UPDATE (William): Steven Wardill of the Courier-Mail offers intelligence from both parties’ tracking polling, which (assuming the reports are accurate) are telling somewhat different stories. Wardill says LNP insiders believe Broadwater, Southport and Burleigh on the Gold Coast are “too tough to claim”. On Labor polling:
Sources last night said Labor tracking showed the party’s support fought back on Wednesday night during the final TV advertising blitz but then dropped away again. The tracking apparently found the LNP was likely to win with a 60 per cent chance of a minority victory and a 40 per cent chance of a majority. Swings away from Labor were found in Gold Coast seats, including Burleigh, as well as in Mundingburra, Mansfield, Pumicestone and Everton.
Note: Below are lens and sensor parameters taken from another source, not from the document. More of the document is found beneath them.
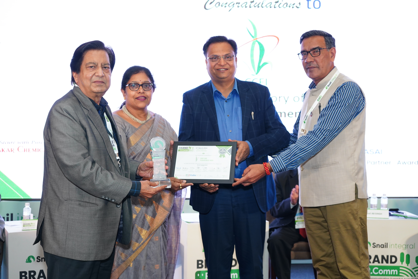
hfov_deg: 36.2
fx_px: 639
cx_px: 209
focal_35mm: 55
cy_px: 140
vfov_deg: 24.6
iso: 1600
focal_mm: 55
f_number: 5
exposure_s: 1/100
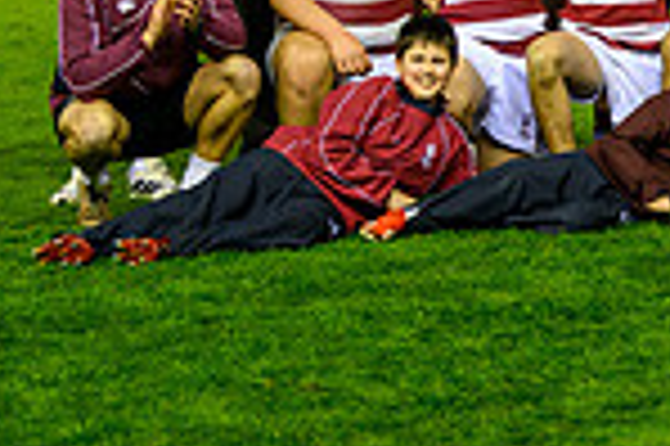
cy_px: -25
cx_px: 1237
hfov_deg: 7.3
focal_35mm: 273
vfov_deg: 5.0
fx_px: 5075
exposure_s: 1/800
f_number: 4
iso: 3200
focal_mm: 70
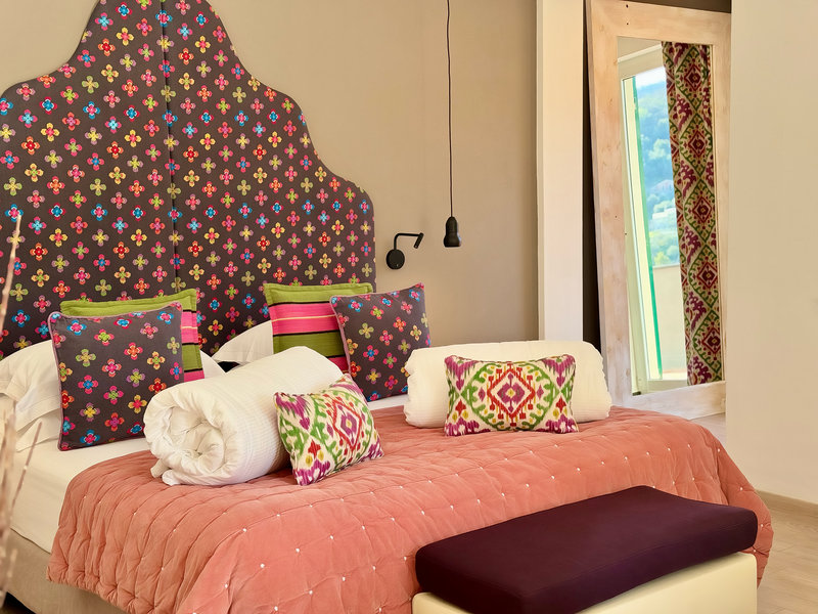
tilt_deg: -5.9
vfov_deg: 30.3
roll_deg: +1.6
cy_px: 307
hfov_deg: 39.7
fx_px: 1134
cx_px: 409
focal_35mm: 48
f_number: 1.78
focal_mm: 6.76
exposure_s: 1/115
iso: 100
However, Wardill appears to believe Labor will win Gladstone from independent Liz Cunningham. Seats he tips to fall include, but are not exclusive to, Barron River, Whitsunday, Keppel, Pumicestone, Indooroopilly, Cleveland, Chatsworth and Aspley. This comes in an article that doesn’t seem to be online in which six Courier-Mail journalists lay out their predictions, which echo the consensus by ranging from LNP minority to narrow Labor majority government (which is Wardill’s prediction, despite what Labor are telling him).
UPDATE: (Possum)
Graphporn and Monte Carlo sim time.
Adding this rather spiffy Newspoll addition to the Newspoll time series, we get the following charts of all the metrics (they’re thumbs, so just click on them to expand and place your mouse over them to see what they are)


One problem I have with these Newspoll numbers is that I can’t get the primaries to match the Two Party Preferred estimate without having 60% of Greens preferences exhaust and the remaining flow to the ALP at a rate of 70%, while the broad “Others” category exhausts at a much smaller rate of between 40% and 50% (leaving 50-60% flowing through as preferences) and giving the preference flow to the ALP from the “others” at only 40%. Not massively out, but I’d be surprised if that’s what actually happens. You can play around with the figures yourself using the Editgrid widget at the bottom of this post.
Plugging this into our Monte Carlo simulation then becomes a bit tricky. Using the breakdowns of both Galaxy and Newspoll weighted by sample size, and using the Newspoll exhaustion and flow rates, the ALP two party preferred aggregation comes in at 51.7% for Brisbane and 47.8% for non-Brisbane. If we plug that into our simulation, we get an implied probability of 66% that the ALP will win at least 45 seats, and where the most likely outcome is of the ALP winning 46 seats. That simulation includes the sampling error uncertainty of the polling aggregations. If we assume that the polls are actually 100% correct, the implied probability of the ALP winning at least 45 seats with a uniform swing and standard deviation of 4% increases to 87% and where the most likely outcome is the ALP winning 48 seats.
One of the more peculiar results in this Newspoll is the rather low Greens vote in Brisbane, coming in at only 8.6% – which suggests a swing of 2.1% away from them in Brisbane since the last election. I find that hard to believe. In terms of its impact on seats won or lost – assuming a 50% exhaust rate and a 70/30 pref flow to Labor, the difference between an average Green vote of 10.7% at the last election and 8.6% this election is to effectively knock one half a percent from the ALP TPP in Brisbane, which tonight will probably equate to 3 or 4 seats.